• [Dataset excerpt]
++++

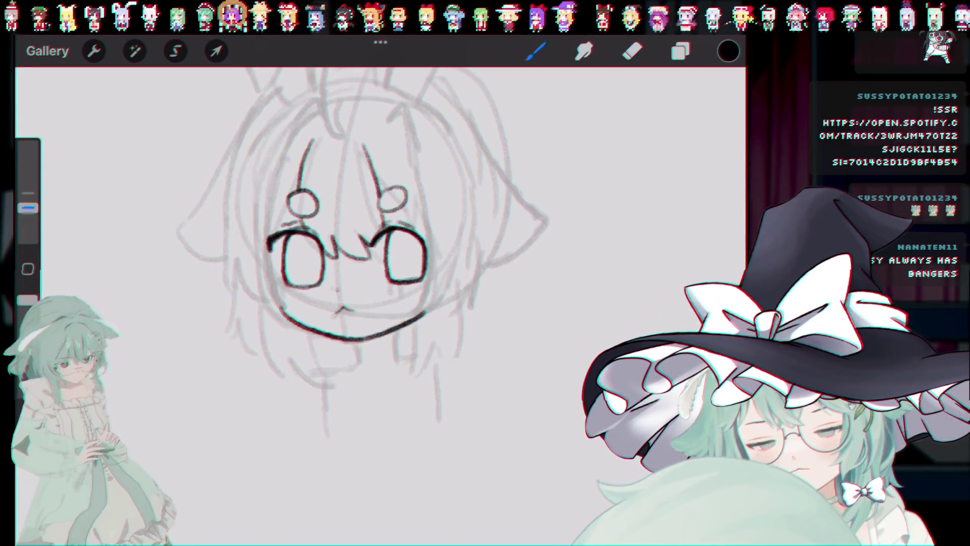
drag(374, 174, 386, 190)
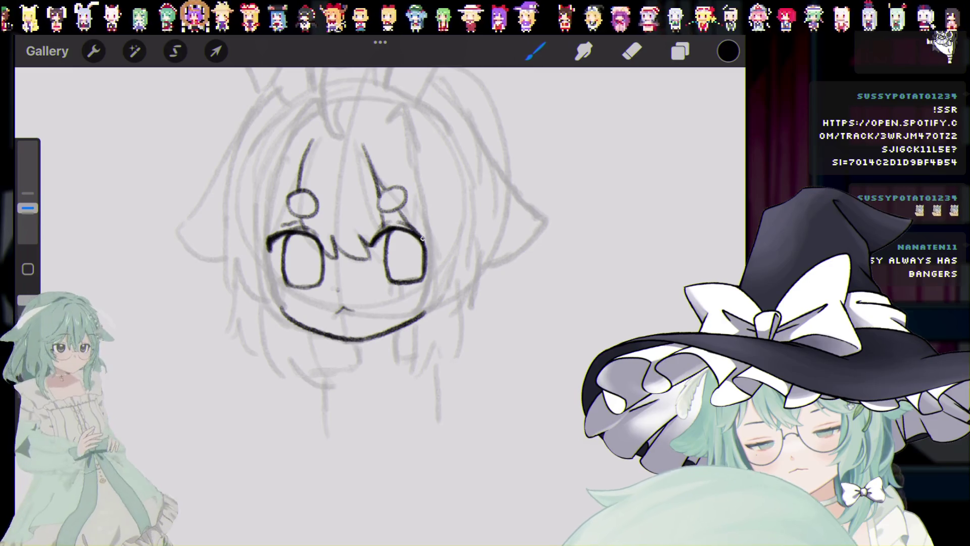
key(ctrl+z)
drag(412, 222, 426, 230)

++++

Copy out every line of the data exactly, leaving the images behind.

drag(374, 174, 386, 190)
key(ctrl+z)
drag(412, 222, 426, 230)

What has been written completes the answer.